3. The speaking order of the Ld. CIT(A) is for the A.Y. 2013-14 which was followed for the A.Y. 2012-13 and 2014-15. Thus, we take up the appeal for the A.Y. 2013-14 for the sake of convenience.
4. Briefly stated the facts are that, the assessee is a partnership firm engaged in the business of transportation, filed return of income for the A.Y. 2013-14 on 26.09.2013 declaring NIL income after claiming setoff of unabsorbed depreciation. The Assessing Officer while completing the assessment observed that assessee claimed setoff of unabsorbed depreciation pertaining to A.Y. 2007-08 to A.Y. 2011-12 and the assessee was required to give justification for the same, since according to the Assessing Officer assessee has already claimed setoff of unabsorbed depreciation for the A.Y. 2012-13. In response to the query raised by the Assessing Officer the assessee vide letter dated 08.02.2016 furnished its reply stating that Late Mr. Virchand Narshi Soni expired on 08.12.2008. He was carrying on the business under the name and style of Narshi Nanshi & Sons as a proprietor. Assessee submitted that after his demise his legal heirs continued the same business as a partnership firm w.e.f. 09.12.2008 under the same trade name using the same place of business, telephone lines etc. It was also submitted that business recoveries are affected in the firm’s name and the subsisting transactions are cleared and the assets of the business are utilized in clearing the liabilities by the heirs in the process of carrying on the business as successors through partnership firm. Therefore, it was contended that as per the provisions of the section 78(2) of the Act the unabsorbed depreciation and business loss of proprietary concern is to be setoff against the income of the partnership firm. Accordingly, the unabsorbed depreciation and business loss of the erstwhile proprietary concern has been carried forward by the successor partnership firm and setoff against income of the firm.

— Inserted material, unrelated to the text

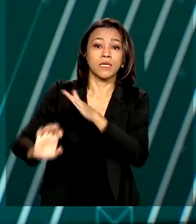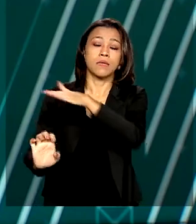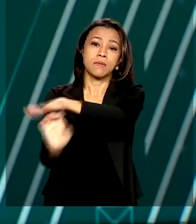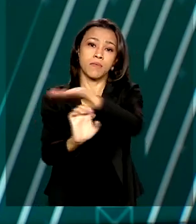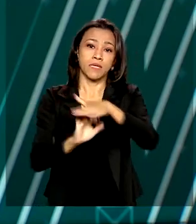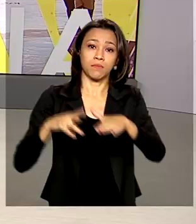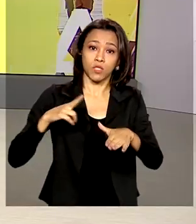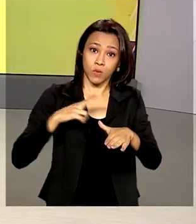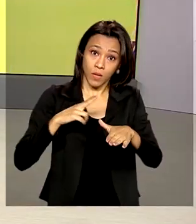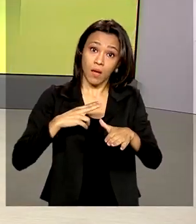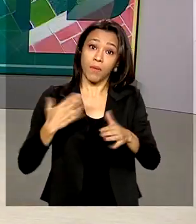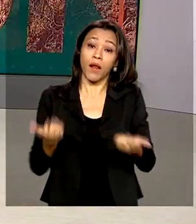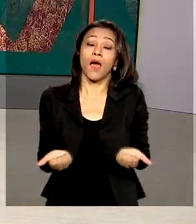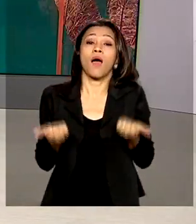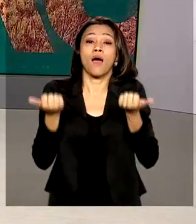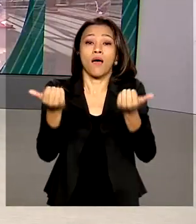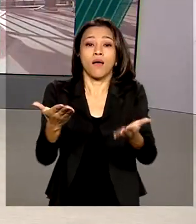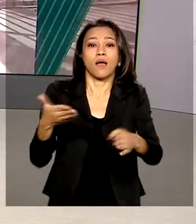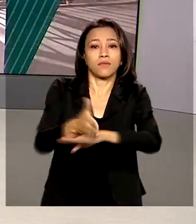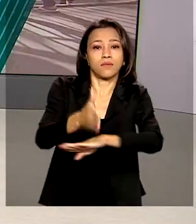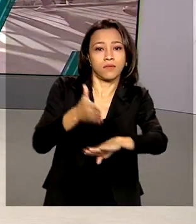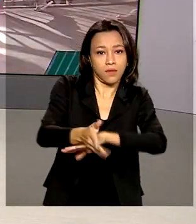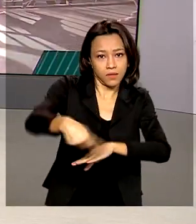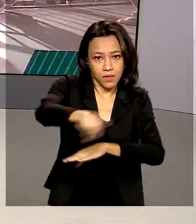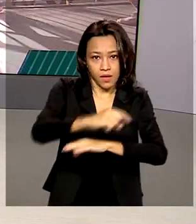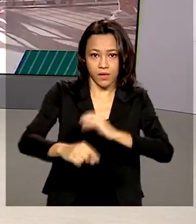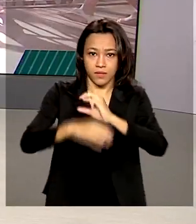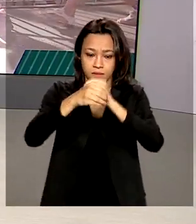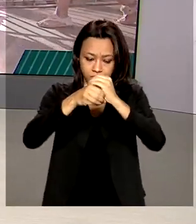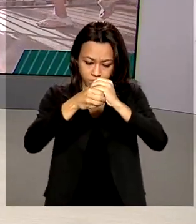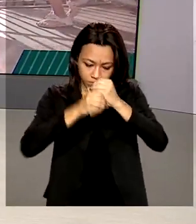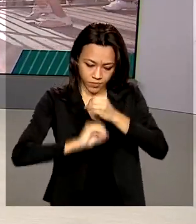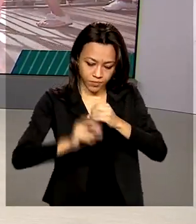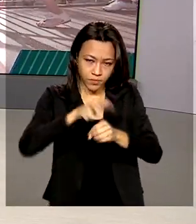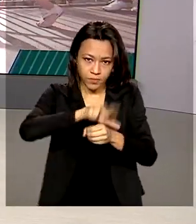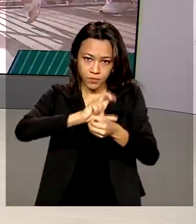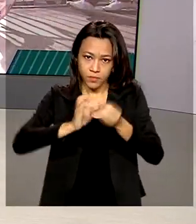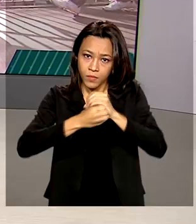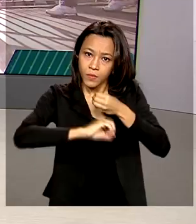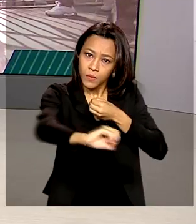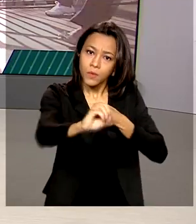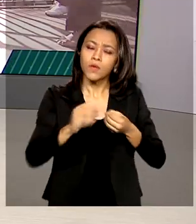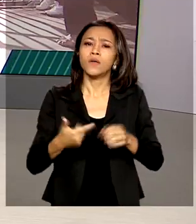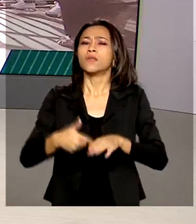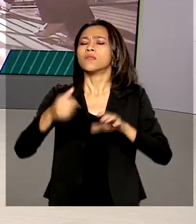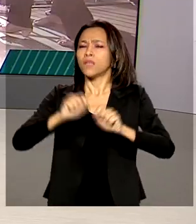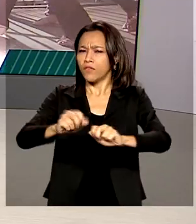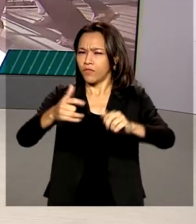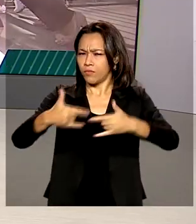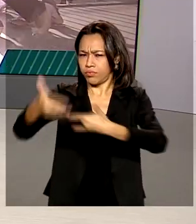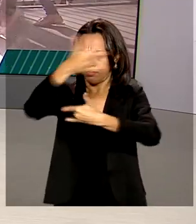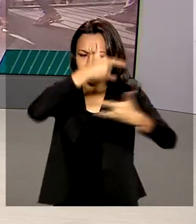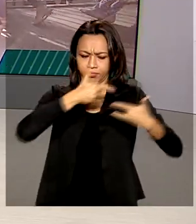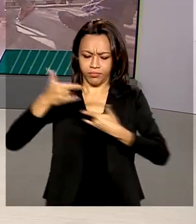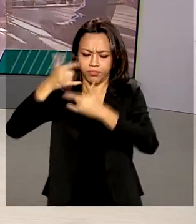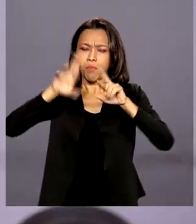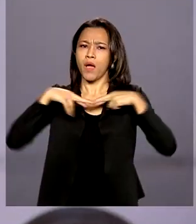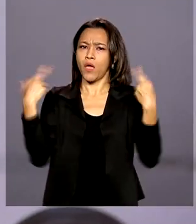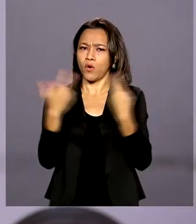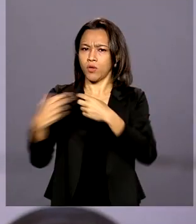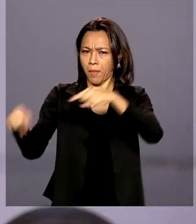esse serviço. Uma audiência pública virtual reuniu governo, parlamentares e sociedade para debater o assunto.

5. Not convinced with the reply the Assessing Officer disallowed claim for set off of unabsorbed depreciation/business loss observing that unabsorbed depreciation cannot be carried forward for set off by another person other than the person who has incurred depreciation on his fixed assets. The assessee carried the matter before the Ld. CIT(A) and the Ld. CIT(A) following the decision of the Hon'ble Supreme Court in the case of the CIT v. Madhukant M. Mehta [247 ITR 805] allowed the claim of the assessee. Further, reliance was also placed by the Ld. CIT(A) on the decision of the Hon'ble Supreme Court in the case of the Saroj Aggarwal v. CIT [156 ITR 497].
6. Ld. DR vehemently supported the orders of the Assessing Officer and whereas the Ld. Counsel for the assessee strongly placed reliance on the decision of the Hon'ble Supreme Court in the case of the CIT v. Madhukant M. Mehta (supra) and also supported the order of the Ld.CIT(A).